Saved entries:
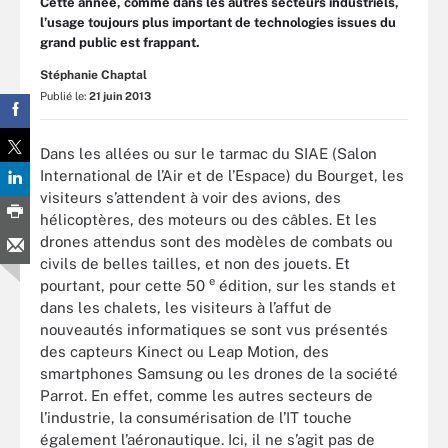
Cette année, comme dans les autres secteurs industriels,
l’usage toujours plus important de technologies issues du
grand public est frappant.
Stéphanie Chaptal
Publié le:
21 juin 2013
Dans les allées ou sur le tarmac du SIAE (Salon
International de l’Air et de l’Espace) du Bourget, les
visiteurs s’attendent à voir des avions, des
hélicoptères, des moteurs ou des câbles. Et les
drones attendus sont des modèles de combats ou
civils de belles tailles, et non des jouets. Et
e
pourtant, pour cette 50
édition, sur les stands et
dans les chalets, les visiteurs à l’affut de
nouveautés informatiques se sont vus présentés
des capteurs Kinect ou Leap Motion, des
smartphones Samsung ou les drones de la société
Parrot. En effet, comme les autres secteurs de
l’industrie, la consumérisation de l’IT touche
également l’aéronautique. Ici, il ne s’agit pas de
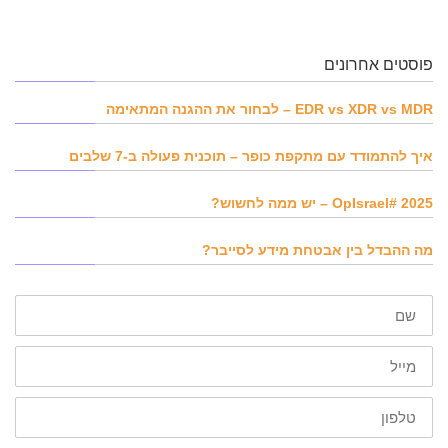
פוסטים אחרונים
EDR vs XDR vs MDR – לבחור את ההגנה המתאימה
איך להתמודד עם מתקפת כופר – תוכנית פעולה ב-7 שלבים
OpIsrael# 2025 – יש ממה לחשוש?
מה ההבדל בין אבטחת מידע לסייבר?
שם
דוא"ל
טלפון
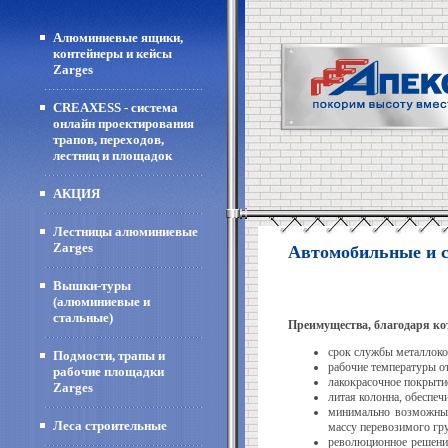
Алюминиевые ящики,
контейнеры и кейсы
Zarges
CREAXESS - система
онлайн проектирования
трапов, переходов,
лестниц и площадок
АКЦИЯ
Лестницы алюминиевые
Zarges
Автомобильные и с
Вышки-туры
(алюминиевые и
стальные)
Преимущества, благодаря к
срок службы металлоко
Подмости, трапы и
рабочие температуры от
рабочие площадки
лакокрасочное покрыти
Zarges
литая колонна, обеспе
минимально возможный
Леса строительные
массу перевозимого гр
революционное решени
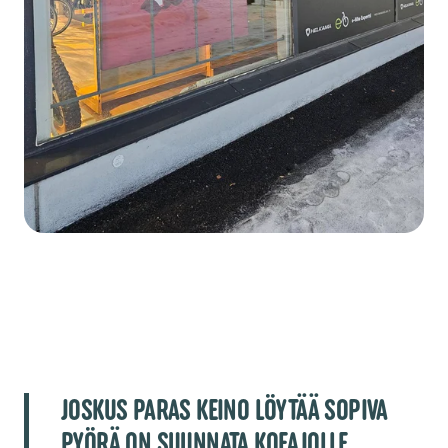
JOSKUS PARAS KEINO LÖYTÄÄ SOPIVA
PYÖRÄ ON SUUNNATA KOEAJOLLE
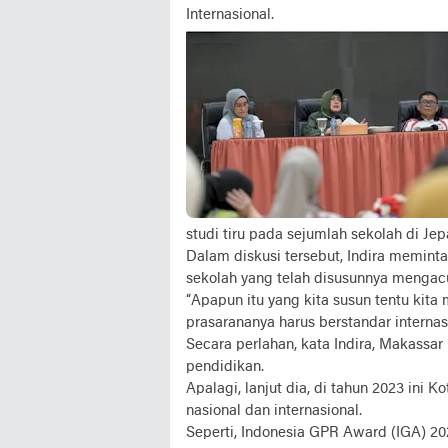
Internasional.
studi tiru pada sejumlah sekolah di Jep
Dalam diskusi tersebut, Indira memint
sekolah yang telah disusunnya mengacu
“Apapun itu yang kita susun tentu kita 
prasarananya harus berstandar internasi
Secara perlahan, kata Indira, Makassar
pendidikan.
Apalagi, lanjut dia, di tahun 2023 ini
nasional dan internasional.
Seperti, Indonesia GPR Award (IGA) 20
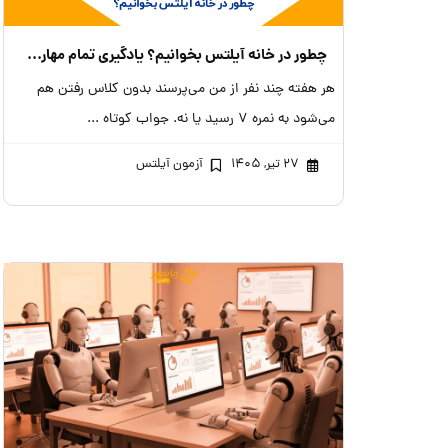
چطور در خانه آیلتس بخوانیم؟ یادگیری تمام مهارت های آن در منزل
هر هفته چند نفر از من می‌پرسند بدون کلاس رفتن هم
می‌شود به نمره ۷ رسید یا نه. جواب کوتاه ...
۲۷ تیر, ۱۴۰۵
آزمون آیلتس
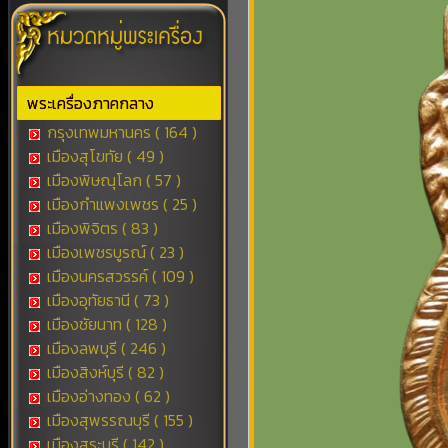
พระเครื่องภาคกลาง
กรุงเทพมหานคร ( 164 )
เมืองสุโขทัย ( 49 )
เมืองพิษณุโลก ( 57 )
เมืองกำแพงเพชร ( 25 )
เมืองพิจิตร ( 83 )
เมืองเพชรบูรณ์ ( 23 )
เมืองนครสวรรค์ ( 109 )
เมืองอุทัยธานี ( 73 )
เมืองชัยนาท ( 128 )
เมืองลพบุรี ( 246 )
เมืองสิงห์บุรี ( 82 )
เมืองอ่างทอง ( 62 )
เมืองสุพรรณบุรี ( 155 )
เมืองสระบุรี ( 142 )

■ **Your goal**
A faithful copy of the data above is wanted, with every image left out.

■ **Solution**
Cette année, comme dans les autres secteurs industriels,
l’usage toujours plus important de technologies issues du
grand public est frappant.
Stéphanie Chaptal
Publié le:
21 juin 2013
Dans les allées ou sur le tarmac du SIAE (Salon
International de l’Air et de l’Espace) du Bourget, les
visiteurs s’attendent à voir des avions, des
hélicoptères, des moteurs ou des câbles. Et les
drones attendus sont des modèles de combats ou
civils de belles tailles, et non des jouets. Et
e
pourtant, pour cette 50
édition, sur les stands et
dans les chalets, les visiteurs à l’affut de
nouveautés informatiques se sont vus présentés
des capteurs Kinect ou Leap Motion, des
smartphones Samsung ou les drones de la société
Parrot. En effet, comme les autres secteurs de
l’industrie, la consumérisation de l’IT touche
également l’aéronautique. Ici, il ne s’agit pas de
פוסטים אחרונים
EDR vs XDR vs MDR – לבחור את ההגנה המתאימה
איך להתמודד עם מתקפת כופר – תוכנית פעולה ב-7 שלבים
OpIsrael# 2025 – יש ממה לחשוש?
מה ההבדל בין אבטחת מידע לסייבר?
שם
דוא"ל
טלפון
Алюминиевые ящики,
контейнеры и кейсы
Zarges
CREAXESS - система
онлайн проектирования
трапов, переходов,
лестниц и площадок
АКЦИЯ
Лестницы алюминиевые
Zarges
Автомобильные и с
Вышки-туры
(алюминиевые и
стальные)
Преимущества, благодаря к
срок службы металлоко
Подмости, трапы и
рабочие температуры от
рабочие площадки
лакокрасочное покрыти
Zarges
литая колонна, обеспе
минимально возможный
Леса строительные
массу перевозимого гр
революционное решени
JOSKUS PARAS KEINO LÖYTÄÄ SOPIVA
PYÖRÄ ON SUUNNATA KOEAJOLLE
Internasional.
studi tiru pada sejumlah sekolah di Jep
Dalam diskusi tersebut, Indira memint
sekolah yang telah disusunnya mengacu
“Apapun itu yang kita susun tentu kita 
prasarananya harus berstandar internasi
Secara perlahan, kata Indira, Makassar
pendidikan.
Apalagi, lanjut dia, di tahun 2023 ini
nasional dan internasional.
Seperti, Indonesia GPR Award (IGA) 20
چطور در خانه آیلتس بخوانیم؟ یادگیری تمام مهارت های آن در منزل
هر هفته چند نفر از من می‌پرسند بدون کلاس رفتن هم
می‌شود به نمره ۷ رسید یا نه. جواب کوتاه ...
۲۷ تیر, ۱۴۰۵
آزمون آیلتس
พระเครื่องภาคกลาง
กรุงเทพมหานคร ( 164 )
เมืองสุโขทัย ( 49 )
เมืองพิษณุโลก ( 57 )
เมืองกำแพงเพชร ( 25 )
เมืองพิจิตร ( 83 )
เมืองเพชรบูรณ์ ( 23 )
เมืองนครสวรรค์ ( 109 )
เมืองอุทัยธานี ( 73 )
เมืองชัยนาท ( 128 )
เมืองลพบุรี ( 246 )
เมืองสิงห์บุรี ( 82 )
เมืองอ่างทอง ( 62 )
เมืองสุพรรณบุรี ( 155 )
เมืองสระบุรี ( 142 )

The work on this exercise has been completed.